Information shown below:
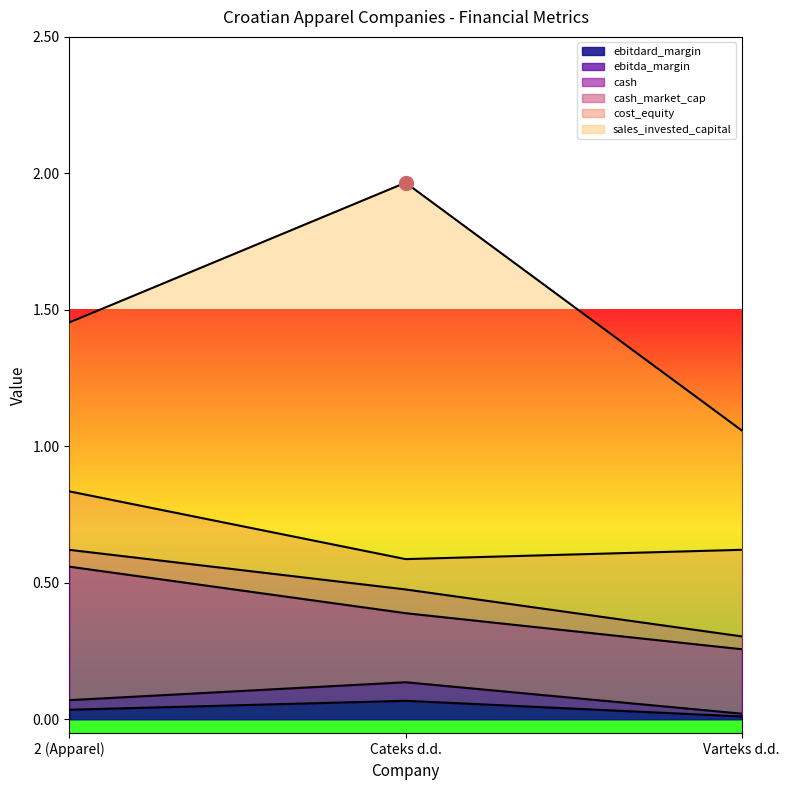

Rank the categories by ebitda_margin value from highest to lowest.

Cateks d.d., 2 (Apparel), Varteks d.d.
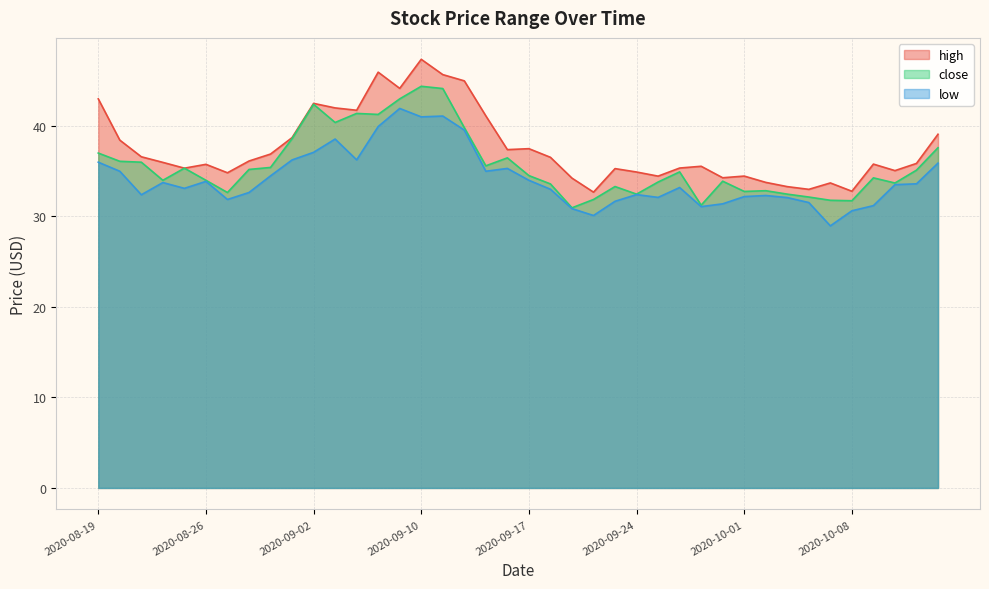

In high, how many points are higher than both neighbors (excluding endpoints)?

10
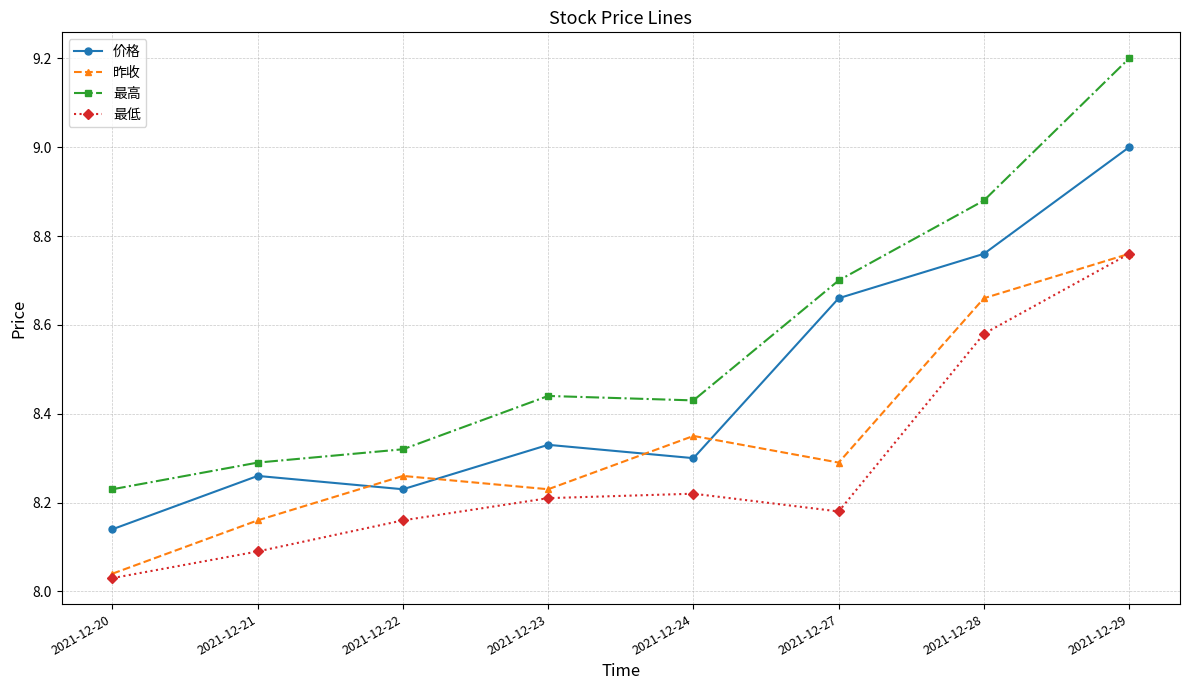

How many distinct data groups are displayed?

4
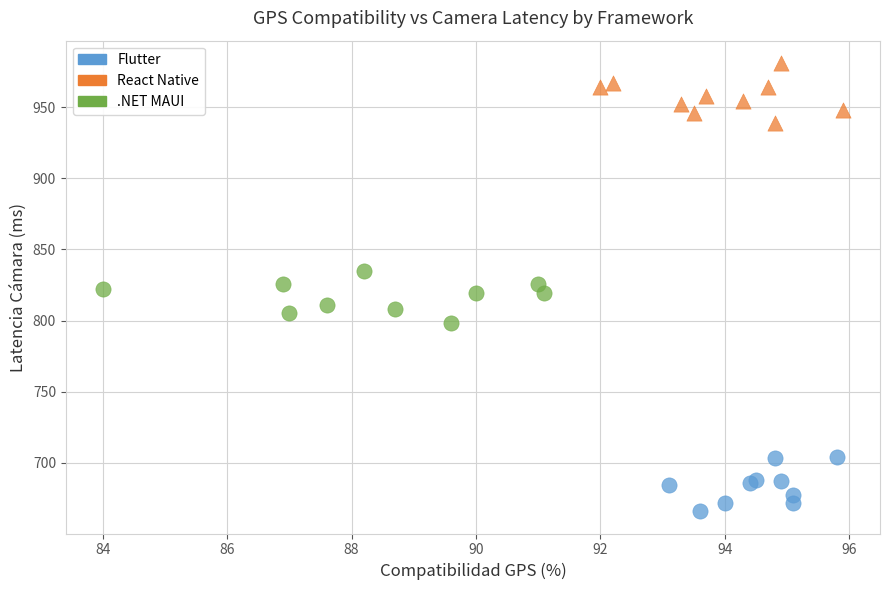

Which series reaches the minimum Y coordinate?

Flutter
End of Information shown.
→ **What you will do**
Transcribe, word for word, the part of the entries above that opens with the line containing "Cateks d.d., 2 (Apparel), Varteks d.d." and runs through the final line of the entries. Leave the pictures out.

→ **Result of this exercise**
Cateks d.d., 2 (Apparel), Varteks d.d.

In high, how many points are higher than both neighbors (excluding endpoints)?

10

How many distinct data groups are displayed?

4

Which series reaches the minimum Y coordinate?

Flutter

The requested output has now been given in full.